In particular, I recommend the Fifine K699, a well-built budget mic packing a gain knob, a good audio quality, and a super-attractive price.
Compared to the Blue Yeti, the Fifine lacks the same noise isolation quality. However, both deliver similar qualities.
Lastly, I can recommend the Blue Snowball Ice, the most popular affordable item of its kind. It sounds warmer and it’s more suitable for singers and songwriters. Also, much like the Blue Yeti and unlike the Fifine, it has a detachable USB cable for extra safety.
The best entry-level interface I can recommend is the Behringer U-Phoria:
If you’re interested in a budget XLR mic, I can also recommend the MXL 990, an affordable condenser mic coming from a reliable brand. It’s even cheaper than the ATR2500, and it can benefit from the quality of the interface’s AD converter.
In particular, the Behringer U-Phoria has an advanced preamp system plus onboard gain knobs for fast configurations. Moreover, the U-Phoria model (as well as many interfaces) features a higher sampling rate audiophiles would prefer. It features a 24-bit/96 kHz sampling rate.
For reference, the revered Shure MV7 features both USB and XLR connections. It’s also a USB type-c connection to your computer, which might be a good option if your USB ports are already full.
However, this mic is over $200, and you’re not going to hear a $200 audio quality difference between this one and the entry-level Fifine mic. Still, the MV7 delivers top-tier noise canceling features.
Why do I like the ATR2500 Condenser USB Mic?
The Audio-Technica ATR2500 condenser mic is an overall positive, plug & play solution for your home studio, podcast setup, and voice-over applications.
It delivers amazing quality for musicians. As a microphone to record acoustic guitar, is an incredible option that won’t break your bank.
For people doing podcasts, voice-over work, and live-streaming, it will also work its purpose. However, there’s not a $100 difference between the 2500 model and an entry-level option like the Fifinike K699. Moreover, paying a bit more for the Blue Yeti delivers extra handy features like a mute button and multi-pickup patterns.
At the same time, the ATR2500 is not ready for quality music recording, and so the level stays at recording demos. I hope you’re not expecting much more from a USB mic, though.
Lastly, I have to say the stand is a bit flimsy, and it doesn’t reflect the quality of the mic’s construction.
Overall, we recommend the ATR2500 is a quality USB mic. There’s nothing wrong with it, and we do believe the price is fair for the performance and build it delivers.
However, it’s currently in a bit of an odd space. With a plethora of budget USB mics coming out in the last couple of years and the increasing demand for budget home office/home studio gear, the ART2500 is hard to recommend.

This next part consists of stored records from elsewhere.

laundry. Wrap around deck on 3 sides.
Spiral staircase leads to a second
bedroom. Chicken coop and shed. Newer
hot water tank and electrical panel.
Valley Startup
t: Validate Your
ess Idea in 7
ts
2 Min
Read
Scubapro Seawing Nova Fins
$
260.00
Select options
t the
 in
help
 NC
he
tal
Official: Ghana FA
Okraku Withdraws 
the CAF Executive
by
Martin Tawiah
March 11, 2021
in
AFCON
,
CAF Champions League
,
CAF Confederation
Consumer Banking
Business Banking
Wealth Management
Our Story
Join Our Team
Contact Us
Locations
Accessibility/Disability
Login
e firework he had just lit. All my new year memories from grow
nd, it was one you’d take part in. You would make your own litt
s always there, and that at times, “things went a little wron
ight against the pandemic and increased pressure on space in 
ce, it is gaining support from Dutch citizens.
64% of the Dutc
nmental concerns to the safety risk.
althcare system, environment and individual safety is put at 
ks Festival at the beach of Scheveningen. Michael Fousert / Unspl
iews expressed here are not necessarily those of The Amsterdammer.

You can go for less, and receive a similar sound and built quality. There’re even cheaper mics packing a gain knob, which the ART2500 misses. Or you can pay a bit more, and receive something that better conveys its premium status.
All in all, I generally believe USB mics are entry-level equipment. No matter how much you pay, the difference is not going to be much between an entry-level or an upper-tier option.
I mean, there’s only so much a mic can do in terms of processing sound. Packing both the diaphragm and the sound processor leaves little room for improvement, so few things improve as you climb the price bracket.
If you want a worthy, lasting investment, you can go for the ATR2500 condenser mic-. However, don’t fool yourself into thinking it’s going to be professional – such sound can only come with the versatility of an interface/mic combo.
Or you could be smart with your money, get a cheaper USB mic, and call it a day.